This was a proper instruction and the jury could rationally have used this damage formula in arriving at its damage award. The award is supported in the record as a whole. A jury award may not be set aside unless it is flagrantly inadequate or not supported by the record. See Schmitt v. Jenkins Truck Lines, Inc., 170 N.W.2d 632, 659 (Iowa 1969); Mazur v. Grantham, 255 Iowa 1292, 1303, 125 N.W.2d 807, 814 (1964). Since we determine that such is not the case here, the jury’s verdict stands as rendered.
. For a discussion of detrimental reliance and the reliance interest in contract damages, see J. Murray, Jr., Contracts § 91 (1974); Fuller & Perdue, The Reliance Interest in Contract Damages, 46 Yale L.J. 52, 373 (1936); Restatement (Second) of Contracts § 90 (1973). See generally Henderson, Promissory Estoppel and Traditional Contract Doctrine, 78 Yale L.J. 343 (1969).
. It is undisputed that the Uniform Commercial Code as adopted in Iowa applies to this case. Throughout this opinion, we refer to the applicable statutory sections by their uniform designation.
Section 2-702 provides:
(1) Where the seller discovers the buyer to be insolvent he may refuse delivery except for cash including payment for all goods theretofore delivered under the contract,, and stop delivery under this Article.
(2) Where the seller discovers that the buyer has received goods on credit while insolvent he may reclaim the goods upon demand made within ten days after the receipt, but if misrepresentation of solvency has been made to the particular seller in writing within three months before delivery the ten-day limitation does not apply. Except as provided in this subsection the seller may not base a*1174 right to reclaim goods on the buyer’s fraudulent or innocent misrepresentation of solvency or of intent to pay.
(3) The seller’s right to reclaim under subsection (2) is subject to the rights of a buyer in ordinary course or other good faith purchaser or lien creditor under this Article, Successful reclamation of goods excludes all other remedies with respect to them.
U.C.C. § 2-702 (cross references omitted).
. Since we determine that seller’s interest in the cattle is superior to the Bank, it is unnecessary to determine whether seller’s reclamation was improper vis-a-vis the Bank. It should be noted, however, that the Colorado Court of Appeals, in addressing this issue, reasoned that “since [the third party purchasers] acted with notice of [seller’s] claim to the livestock, they did not acquire the status of a good faith purchaser and cannot prevent [seller] from asserting its right of reclamation.” Ranchers & Farmers Livestock Auc. Co. v. Honey, 38 Colo. App. 69, 552 P.2d 313, 315 (1976), cert. dismissed, 191 Colo. 503, 553 P.2d 799 (1976).
. Section 2-507 provides:
(1) Tender of delivery is a condition to the buyer’s duty to accept the goods and, unless otherwise agreed, to his duty to pay for them. Tender entitles the seller to acceptance of the goods and to payment according to the contract.

Stored items:
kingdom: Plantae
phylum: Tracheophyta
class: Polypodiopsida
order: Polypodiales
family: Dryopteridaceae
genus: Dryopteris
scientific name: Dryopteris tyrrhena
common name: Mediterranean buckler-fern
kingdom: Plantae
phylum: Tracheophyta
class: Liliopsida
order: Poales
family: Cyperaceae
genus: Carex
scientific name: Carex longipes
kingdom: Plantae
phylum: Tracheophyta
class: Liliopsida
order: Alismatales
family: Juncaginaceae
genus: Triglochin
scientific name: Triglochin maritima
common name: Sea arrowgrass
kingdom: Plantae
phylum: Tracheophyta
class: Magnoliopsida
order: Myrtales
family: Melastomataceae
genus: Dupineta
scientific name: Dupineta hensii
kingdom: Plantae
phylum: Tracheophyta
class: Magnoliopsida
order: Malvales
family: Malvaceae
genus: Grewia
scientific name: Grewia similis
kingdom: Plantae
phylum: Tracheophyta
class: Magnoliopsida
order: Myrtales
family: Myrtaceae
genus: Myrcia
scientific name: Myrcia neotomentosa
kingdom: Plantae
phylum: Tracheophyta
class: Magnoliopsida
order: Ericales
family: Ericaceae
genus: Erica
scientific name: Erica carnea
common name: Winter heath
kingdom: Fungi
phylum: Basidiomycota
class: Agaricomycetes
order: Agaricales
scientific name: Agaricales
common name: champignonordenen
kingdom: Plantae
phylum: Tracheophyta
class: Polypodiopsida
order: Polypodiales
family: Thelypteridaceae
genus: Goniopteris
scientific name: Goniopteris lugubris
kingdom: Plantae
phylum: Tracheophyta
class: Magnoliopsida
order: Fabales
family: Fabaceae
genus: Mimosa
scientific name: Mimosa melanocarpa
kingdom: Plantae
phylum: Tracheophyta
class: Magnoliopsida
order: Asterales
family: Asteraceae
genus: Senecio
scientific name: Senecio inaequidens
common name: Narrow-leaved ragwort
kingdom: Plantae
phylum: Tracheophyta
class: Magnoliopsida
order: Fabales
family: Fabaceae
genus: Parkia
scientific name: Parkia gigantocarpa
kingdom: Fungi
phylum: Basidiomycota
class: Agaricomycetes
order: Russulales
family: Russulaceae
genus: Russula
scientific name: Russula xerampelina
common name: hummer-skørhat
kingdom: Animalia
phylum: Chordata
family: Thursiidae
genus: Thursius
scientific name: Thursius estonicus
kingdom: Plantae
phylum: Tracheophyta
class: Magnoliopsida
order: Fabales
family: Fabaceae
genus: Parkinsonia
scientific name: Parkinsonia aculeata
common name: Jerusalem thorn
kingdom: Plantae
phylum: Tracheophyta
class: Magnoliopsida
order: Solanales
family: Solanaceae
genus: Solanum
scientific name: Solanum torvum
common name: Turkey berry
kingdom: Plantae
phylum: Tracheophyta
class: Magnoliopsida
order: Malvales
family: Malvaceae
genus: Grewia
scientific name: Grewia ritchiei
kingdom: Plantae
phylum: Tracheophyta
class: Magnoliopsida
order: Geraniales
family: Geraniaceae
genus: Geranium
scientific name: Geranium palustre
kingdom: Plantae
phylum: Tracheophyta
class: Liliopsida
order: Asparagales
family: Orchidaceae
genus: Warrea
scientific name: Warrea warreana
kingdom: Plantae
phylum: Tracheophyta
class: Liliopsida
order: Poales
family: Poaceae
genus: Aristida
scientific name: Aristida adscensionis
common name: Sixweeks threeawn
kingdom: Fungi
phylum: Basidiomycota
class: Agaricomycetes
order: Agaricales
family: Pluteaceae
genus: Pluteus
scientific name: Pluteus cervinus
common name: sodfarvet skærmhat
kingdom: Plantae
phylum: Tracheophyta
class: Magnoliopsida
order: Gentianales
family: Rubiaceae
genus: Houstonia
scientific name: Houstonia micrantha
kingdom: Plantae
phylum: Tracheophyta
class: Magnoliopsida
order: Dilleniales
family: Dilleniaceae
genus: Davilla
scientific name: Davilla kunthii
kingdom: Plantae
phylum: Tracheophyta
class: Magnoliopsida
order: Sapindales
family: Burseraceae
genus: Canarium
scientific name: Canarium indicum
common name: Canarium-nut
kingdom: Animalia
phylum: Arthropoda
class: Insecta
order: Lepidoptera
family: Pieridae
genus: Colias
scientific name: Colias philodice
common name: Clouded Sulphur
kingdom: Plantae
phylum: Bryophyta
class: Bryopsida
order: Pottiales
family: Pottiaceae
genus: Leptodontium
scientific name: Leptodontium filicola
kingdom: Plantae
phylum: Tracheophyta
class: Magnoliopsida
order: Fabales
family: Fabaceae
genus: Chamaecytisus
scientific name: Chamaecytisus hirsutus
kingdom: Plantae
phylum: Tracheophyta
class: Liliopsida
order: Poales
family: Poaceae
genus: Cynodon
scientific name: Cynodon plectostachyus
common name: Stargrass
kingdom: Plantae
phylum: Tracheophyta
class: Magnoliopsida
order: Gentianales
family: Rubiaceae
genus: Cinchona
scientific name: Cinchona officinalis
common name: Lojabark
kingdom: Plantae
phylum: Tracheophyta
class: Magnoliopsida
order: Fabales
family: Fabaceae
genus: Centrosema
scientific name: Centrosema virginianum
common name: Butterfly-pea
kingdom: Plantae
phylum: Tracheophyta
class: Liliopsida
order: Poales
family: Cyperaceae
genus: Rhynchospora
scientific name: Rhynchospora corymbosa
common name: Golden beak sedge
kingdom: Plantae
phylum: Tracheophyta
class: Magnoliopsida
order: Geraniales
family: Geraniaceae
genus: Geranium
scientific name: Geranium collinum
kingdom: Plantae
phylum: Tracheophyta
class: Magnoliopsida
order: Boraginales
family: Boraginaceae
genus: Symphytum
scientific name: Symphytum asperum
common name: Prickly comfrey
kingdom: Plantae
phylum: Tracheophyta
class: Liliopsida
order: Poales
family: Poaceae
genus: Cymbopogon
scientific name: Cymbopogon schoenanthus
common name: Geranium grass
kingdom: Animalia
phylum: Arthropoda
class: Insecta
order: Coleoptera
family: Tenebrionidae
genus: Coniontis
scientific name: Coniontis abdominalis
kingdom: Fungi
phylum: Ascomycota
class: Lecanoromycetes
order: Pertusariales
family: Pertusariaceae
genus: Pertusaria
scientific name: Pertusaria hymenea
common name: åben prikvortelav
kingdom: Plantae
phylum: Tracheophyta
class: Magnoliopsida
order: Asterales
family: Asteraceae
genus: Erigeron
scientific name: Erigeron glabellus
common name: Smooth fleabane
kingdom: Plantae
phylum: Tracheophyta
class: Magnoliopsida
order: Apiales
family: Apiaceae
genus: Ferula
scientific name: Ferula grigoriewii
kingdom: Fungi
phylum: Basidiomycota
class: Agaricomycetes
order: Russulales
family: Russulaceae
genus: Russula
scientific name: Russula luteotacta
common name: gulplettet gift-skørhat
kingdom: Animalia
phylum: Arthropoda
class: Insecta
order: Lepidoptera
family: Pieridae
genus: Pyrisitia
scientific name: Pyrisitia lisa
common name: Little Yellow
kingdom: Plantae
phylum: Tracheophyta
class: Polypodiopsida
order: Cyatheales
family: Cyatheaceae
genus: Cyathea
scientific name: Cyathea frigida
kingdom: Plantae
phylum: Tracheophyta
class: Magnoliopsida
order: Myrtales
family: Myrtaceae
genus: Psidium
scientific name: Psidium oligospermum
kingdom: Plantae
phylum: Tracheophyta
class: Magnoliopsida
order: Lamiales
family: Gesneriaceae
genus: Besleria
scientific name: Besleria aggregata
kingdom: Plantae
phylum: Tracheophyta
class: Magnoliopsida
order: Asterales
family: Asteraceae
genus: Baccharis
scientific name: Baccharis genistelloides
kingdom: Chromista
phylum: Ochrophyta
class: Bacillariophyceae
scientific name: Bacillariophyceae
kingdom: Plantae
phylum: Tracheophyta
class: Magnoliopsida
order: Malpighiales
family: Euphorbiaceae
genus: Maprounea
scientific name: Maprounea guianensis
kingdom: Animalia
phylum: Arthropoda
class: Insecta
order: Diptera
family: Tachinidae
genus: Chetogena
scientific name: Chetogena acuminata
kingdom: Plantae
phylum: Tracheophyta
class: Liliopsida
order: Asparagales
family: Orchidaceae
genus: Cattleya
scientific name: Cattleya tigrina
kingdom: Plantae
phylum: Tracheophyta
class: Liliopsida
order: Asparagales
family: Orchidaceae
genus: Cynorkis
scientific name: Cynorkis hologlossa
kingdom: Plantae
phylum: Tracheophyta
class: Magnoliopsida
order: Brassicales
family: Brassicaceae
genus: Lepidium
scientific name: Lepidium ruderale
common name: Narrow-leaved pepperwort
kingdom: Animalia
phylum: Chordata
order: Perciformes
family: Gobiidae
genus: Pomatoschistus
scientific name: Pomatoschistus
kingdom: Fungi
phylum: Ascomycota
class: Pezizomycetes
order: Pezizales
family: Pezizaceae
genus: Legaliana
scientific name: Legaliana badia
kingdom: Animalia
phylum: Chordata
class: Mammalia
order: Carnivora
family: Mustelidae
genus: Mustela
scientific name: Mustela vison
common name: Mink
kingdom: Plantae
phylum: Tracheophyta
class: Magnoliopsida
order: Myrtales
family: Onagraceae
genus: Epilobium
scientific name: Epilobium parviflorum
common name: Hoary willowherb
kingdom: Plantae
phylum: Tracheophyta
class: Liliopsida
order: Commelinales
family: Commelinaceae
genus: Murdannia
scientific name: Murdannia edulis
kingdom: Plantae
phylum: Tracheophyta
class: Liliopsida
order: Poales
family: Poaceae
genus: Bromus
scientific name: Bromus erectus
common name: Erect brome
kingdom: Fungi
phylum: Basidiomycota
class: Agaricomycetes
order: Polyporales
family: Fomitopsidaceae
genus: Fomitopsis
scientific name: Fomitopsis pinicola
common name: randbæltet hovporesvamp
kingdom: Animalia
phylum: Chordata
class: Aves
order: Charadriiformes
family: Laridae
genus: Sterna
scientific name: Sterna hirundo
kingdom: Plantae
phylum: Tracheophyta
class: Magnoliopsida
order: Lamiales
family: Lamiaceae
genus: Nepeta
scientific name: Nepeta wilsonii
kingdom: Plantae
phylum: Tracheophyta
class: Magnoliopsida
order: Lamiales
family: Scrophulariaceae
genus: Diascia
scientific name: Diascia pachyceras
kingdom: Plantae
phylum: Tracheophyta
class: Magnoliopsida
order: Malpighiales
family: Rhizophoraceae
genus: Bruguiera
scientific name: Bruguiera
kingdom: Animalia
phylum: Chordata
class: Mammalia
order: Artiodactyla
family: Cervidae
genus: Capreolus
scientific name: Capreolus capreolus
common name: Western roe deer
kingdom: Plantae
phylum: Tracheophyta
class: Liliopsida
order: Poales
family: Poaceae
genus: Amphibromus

**Tasks to carry out:**
1. For each statement below, say yes or no on whether the court opinion supports it, and quote the words from the court opinion that decide it. (a) Under Section 2-702, a seller who discovers the buyer to be insolvent may refuse delivery except for cash. (b) A seller's demand to reclaim goods received on credit must be made within thirty days after the receipt. (c) The court finds that the Bank's interest in the cattle is superior to the seller's.
2. Retype the stretch of the listing from the line containing "scientific name: Carex longipes" through the line containing "family: Thursiidae", keeping both of those lines.
The court opinion and the listing have nothing to do with each other.

**Answers to the problems:**
1.
(a) Yes: "Where the seller discovers the buyer to be insolvent he may refuse delivery except for cash"
(b) No: "he may reclaim the goods upon demand made within ten days after the receipt"
(c) No: "Since we determine that seller’s interest in the cattle is superior to the Bank"

2.
scientific name: Carex longipes
kingdom: Plantae
phylum: Tracheophyta
class: Liliopsida
order: Alismatales
family: Juncaginaceae
genus: Triglochin
scientific name: Triglochin maritima
common name: Sea arrowgrass
kingdom: Plantae
phylum: Tracheophyta
class: Magnoliopsida
order: Myrtales
family: Melastomataceae
genus: Dupineta
scientific name: Dupineta hensii
kingdom: Plantae
phylum: Tracheophyta
class: Magnoliopsida
order: Malvales
family: Malvaceae
genus: Grewia
scientific name: Grewia similis
kingdom: Plantae
phylum: Tracheophyta
class: Magnoliopsida
order: Myrtales
family: Myrtaceae
genus: Myrcia
scientific name: Myrcia neotomentosa
kingdom: Plantae
phylum: Tracheophyta
class: Magnoliopsida
order: Ericales
family: Ericaceae
genus: Erica
scientific name: Erica carnea
common name: Winter heath
kingdom: Fungi
phylum: Basidiomycota
class: Agaricomycetes
order: Agaricales
scientific name: Agaricales
common name: champignonordenen
kingdom: Plantae
phylum: Tracheophyta
class: Polypodiopsida
order: Polypodiales
family: Thelypteridaceae
genus: Goniopteris
scientific name: Goniopteris lugubris
kingdom: Plantae
phylum: Tracheophyta
class: Magnoliopsida
order: Fabales
family: Fabaceae
genus: Mimosa
scientific name: Mimosa melanocarpa
kingdom: Plantae
phylum: Tracheophyta
class: Magnoliopsida
order: Asterales
family: Asteraceae
genus: Senecio
scientific name: Senecio inaequidens
common name: Narrow-leaved ragwort
kingdom: Plantae
phylum: Tracheophyta
class: Magnoliopsida
order: Fabales
family: Fabaceae
genus: Parkia
scientific name: Parkia gigantocarpa
kingdom: Fungi
phylum: Basidiomycota
class: Agaricomycetes
order: Russulales
family: Russulaceae
genus: Russula
scientific name: Russula xerampelina
common name: hummer-skørhat
kingdom: Animalia
phylum: Chordata
family: Thursiidae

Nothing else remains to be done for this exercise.